En se concentrant sur le tableau d’autel réalisé par Rubens représentant les miracles de saint Ignace, on peut pousser plus loin l’analyse des rapports entre les médiums,  considérant cette fois les échos entre la fiction de la représentation et la réalité vécue par les fidèles ou les officiants dans l’espace de l’église. En effet, les vêtements liturgiques portés par les officiants lors des célébrations devaient immanquablement résonner avec la figure de saint Ignace, que Rubens a représenté dans une chasuble dorée éclatante. Cette chasuble, faite d’étoffe de damas, soyeuse et éclatante, contribue à exalter la sainteté d’Ignace faiseur de miracles ; alors même qu’Ignace n’était pas encore canonisé et que tout l’enjeu de la commande consistait précisément à montrer le fondateur de l’Ordre comme un célébrant opérant des miracles, à savoir ici comme un exorciste guérissant des possédés. Composée du même tissu que l’étole et que l’antependium sur lequel il s’appuie et sur lequel repose le calice après la messe, cette chasuble – qui recouvre le corps du prêtre comme l’antependium supporte visuellement le corps du Christ – participe, par association visuelle, d’une sorte de sacralisation du corps d’Ignace, immobile, qui devient lui-même un alter Christus faiseur de miracles. 

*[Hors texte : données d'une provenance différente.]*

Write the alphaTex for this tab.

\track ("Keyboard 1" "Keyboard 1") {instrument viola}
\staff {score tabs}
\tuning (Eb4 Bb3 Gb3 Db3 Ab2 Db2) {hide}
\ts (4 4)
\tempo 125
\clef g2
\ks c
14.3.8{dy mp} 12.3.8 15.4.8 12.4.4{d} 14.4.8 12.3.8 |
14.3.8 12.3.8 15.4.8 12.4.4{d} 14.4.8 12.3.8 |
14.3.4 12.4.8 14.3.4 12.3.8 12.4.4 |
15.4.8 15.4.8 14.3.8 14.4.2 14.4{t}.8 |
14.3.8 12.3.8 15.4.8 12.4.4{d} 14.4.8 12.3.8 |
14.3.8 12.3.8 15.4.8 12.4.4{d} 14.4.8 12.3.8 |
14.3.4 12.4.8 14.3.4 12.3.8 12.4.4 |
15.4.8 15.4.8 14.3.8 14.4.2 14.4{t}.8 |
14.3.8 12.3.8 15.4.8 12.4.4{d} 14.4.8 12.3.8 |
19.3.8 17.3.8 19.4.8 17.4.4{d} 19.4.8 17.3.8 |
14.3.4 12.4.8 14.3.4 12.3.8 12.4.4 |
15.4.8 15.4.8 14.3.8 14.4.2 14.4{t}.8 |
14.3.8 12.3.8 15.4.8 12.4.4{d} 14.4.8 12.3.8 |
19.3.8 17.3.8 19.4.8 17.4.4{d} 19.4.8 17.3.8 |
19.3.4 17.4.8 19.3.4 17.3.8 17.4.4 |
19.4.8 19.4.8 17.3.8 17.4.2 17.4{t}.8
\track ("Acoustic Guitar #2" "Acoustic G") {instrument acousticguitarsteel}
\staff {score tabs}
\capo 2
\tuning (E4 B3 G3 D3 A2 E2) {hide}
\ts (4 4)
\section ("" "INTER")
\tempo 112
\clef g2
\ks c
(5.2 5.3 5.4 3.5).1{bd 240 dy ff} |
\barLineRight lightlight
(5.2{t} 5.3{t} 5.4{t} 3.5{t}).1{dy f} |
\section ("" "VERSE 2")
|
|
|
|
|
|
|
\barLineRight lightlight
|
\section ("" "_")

Et quand on prend conscience que les vêtements portés par le prêtre répondaient à cette représentation peinte sur l’autel, on comprend comment pouvait s’opérer le transfert de sacralité entre la peinture et le célébrant, les pères jésuites s’identifiant à leur saint fondateur, représenté en chasuble et officiant sur un autel, dans un effet de mise en abyme dont Rubens avait le secret. Cet effet de mise en abyme est encore accentué par le décor du tableau qui semble faire écho, si pas prolonger, l’espace de l’église : l’espace où se tient Ignace est lui aussi terminé par une abside semi-circulaire surmontée d’un oculus, tandis que le plafond à caissons frappés de rosettes rappelle celui de l’arc triomphal séparant l’espace de la nef du chœur dans l’église.